Siwei Lyu, a professor of computer science and engineering at the State University of New York at Buffalo, said analyses of the video by some of his students led them to a similar conclusion. “Our algorithms found no clear evidence to show the video was made or manipulated with AI,” Lyu said. The analysis determined that it was unlikely that the video was created with face swap or lip-syncing, he said.
Oren Etzioni, the founder of True Media, a nonprofit AI company that creates a popular deepfake detection tool, said his firm’s analysis detected significant evidence of audio manipulation. “I think what it indicates most likely is that the video is real, but that the audio has undergone various kinds of transformations,” Etzioni said.
It could not be determined who the man in the video is or why he would pose as Metro and make a false allegation against Walz — or who else, if anyone, might have been involved.
Metro said he was born in Central Pennsylvania. His family moved to Ohio and then New York before arriving in Mankato, Minn., where his parents took jobs at Minnesota State University. Starting in 1994, Metro said he attended West High School, which Walz joined as a teacher two years later.

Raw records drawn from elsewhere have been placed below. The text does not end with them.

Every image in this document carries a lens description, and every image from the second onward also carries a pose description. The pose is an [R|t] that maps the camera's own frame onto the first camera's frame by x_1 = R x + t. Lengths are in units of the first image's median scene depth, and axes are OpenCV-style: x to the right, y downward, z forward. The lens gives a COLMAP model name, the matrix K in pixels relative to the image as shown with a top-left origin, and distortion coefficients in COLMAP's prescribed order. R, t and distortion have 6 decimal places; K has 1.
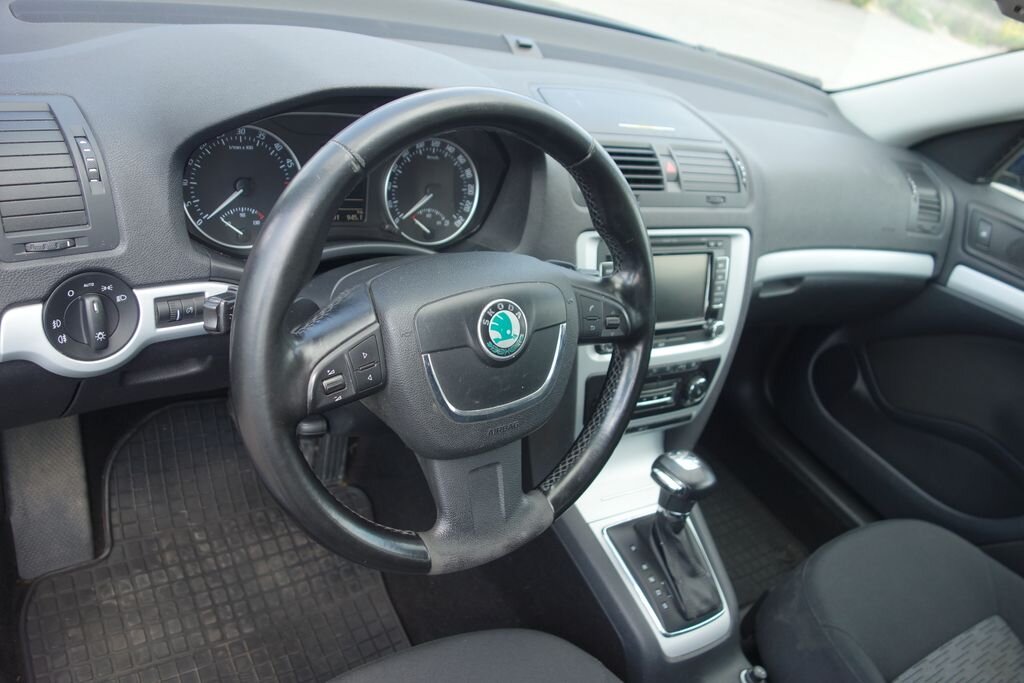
lens RADIAL K [[804.4, 0, 512.8], [0, 804.4, 341.0], [0, 0, 1]] dist [0.011412, -0.007143]
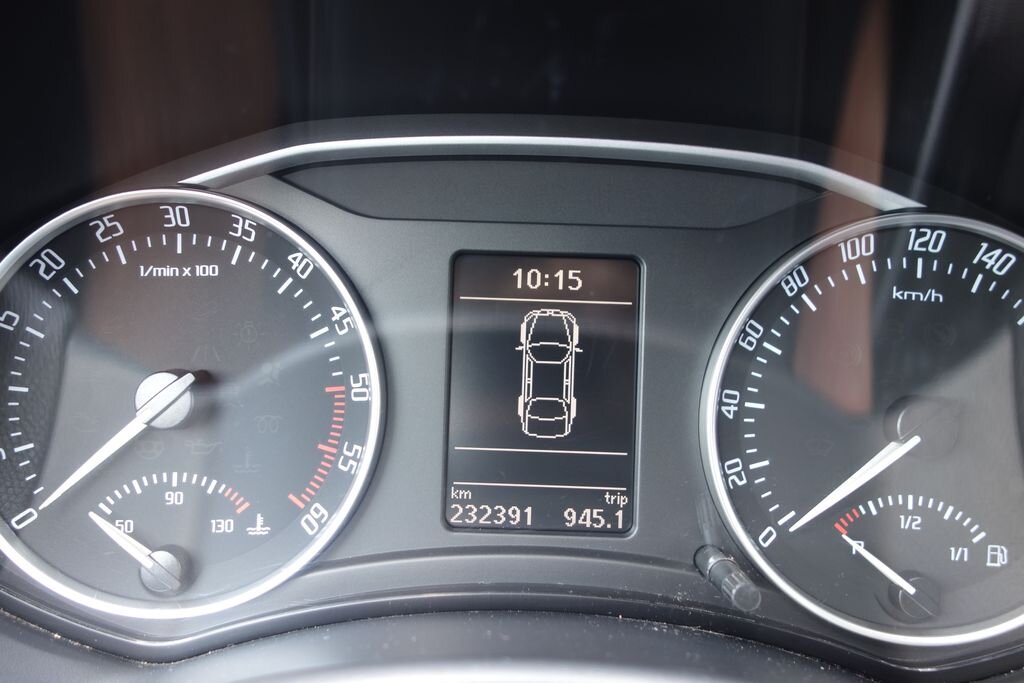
lens RADIAL K [[804.4, 0, 514.8], [0, 804.4, 335.4], [0, 0, 1]] dist [0.011412, -0.007143]
pose [[0.814152, -0.078618, -0.575304, -0.049862], [-0.119154, 0.947086, -0.298046, -0.108538], [0.568294, 0.311204, 0.761704, 0.644450]]
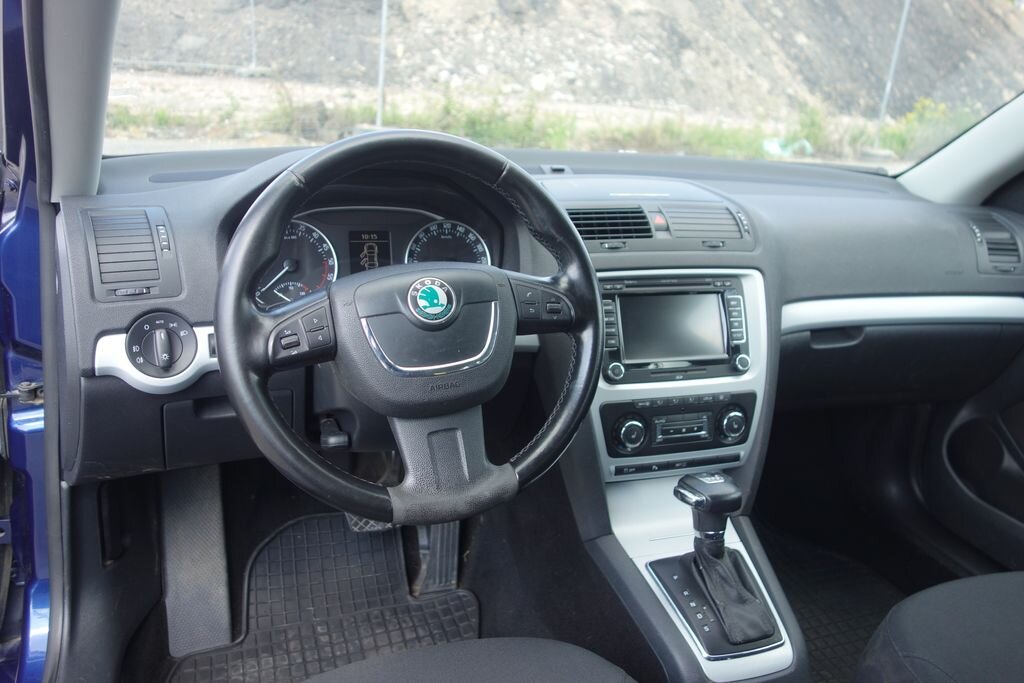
lens RADIAL K [[804.4, 0, 514.6], [0, 804.4, 342.8], [0, 0, 1]] dist [0.011412, -0.007143]
pose [[0.951575, -0.148382, -0.269237, 0.271245], [0.062626, 0.951003, -0.302774, 0.269899], [0.300971, 0.271250, 0.914243, -0.049050]]
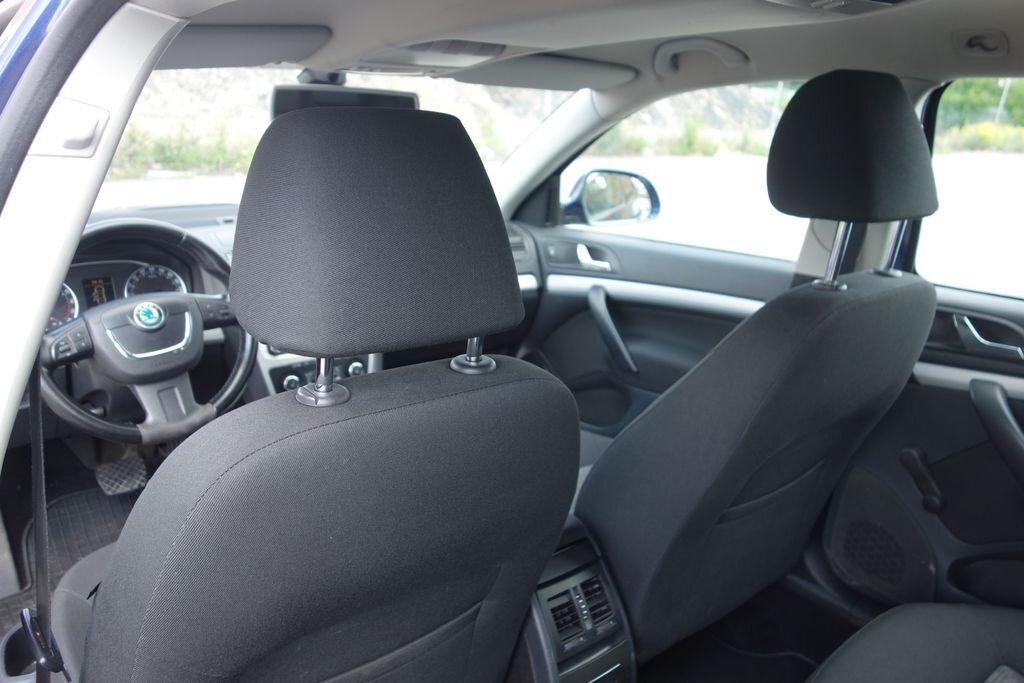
lens RADIAL K [[804.4, 0, 512.7], [0, 804.4, 342.6], [0, 0, 1]] dist [0.011412, -0.007143]
pose [[0.959180, -0.278982, 0.046280, 0.511531], [0.281434, 0.925659, -0.252884, 0.556391], [0.027710, 0.255586, 0.966389, -0.676240]]
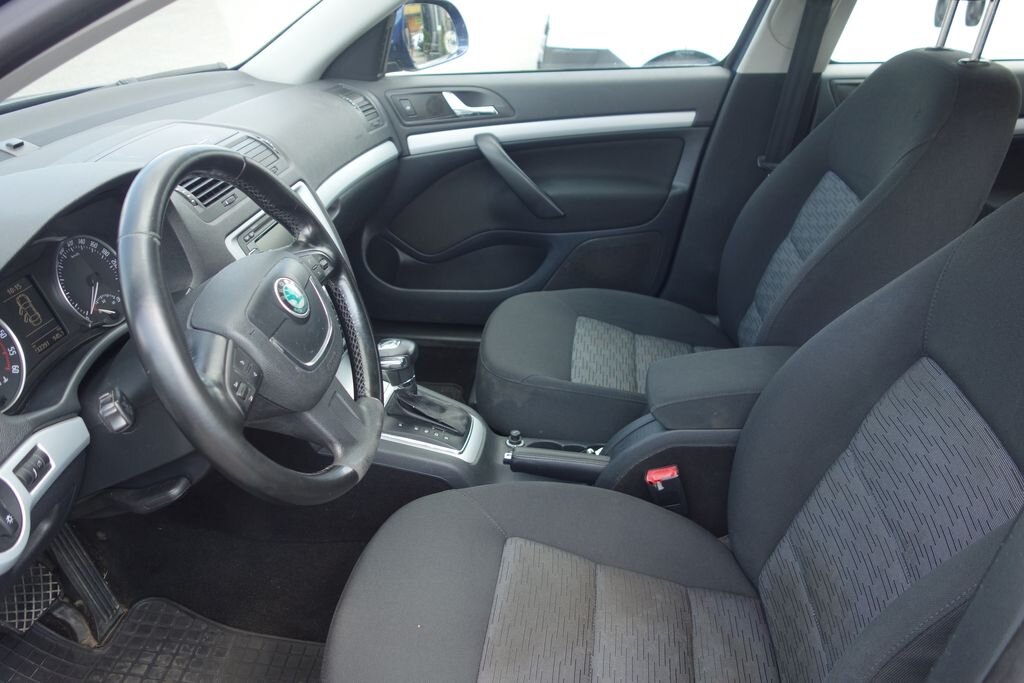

In the video, the man posing as Metro claims that Walz groped and kissed him in a classroom after he turned to Walz for guidance during a difficult period in his senior year in 1997. But the real Metro said no such interaction occurred and that his senior year “was a breeze.”
The fake Metro says in the video that his parents were getting divorced that year and that he was having to keep his sexuality secret. The real Metro, who is gay, told The Post the opposite was true. “I was completely out in high school,” he said, adding that his parents remain happily married today.
Metro said he was first alerted to the video by an old friend based in Minnesota. “I know this is fake,” he said the friend remarked in the text message last week. Metro said he had since been inundated by messages from friends and relatives, all of whom recognized that he was not the individual in the video.
He said he had “no idea” why he had been targeted for inclusion in the video. He speculated that his dormant accounts on Facebook and other platforms may have been harvested for images and information about his background and interests.
In November, he said, he plans to vote for Harris and Walz.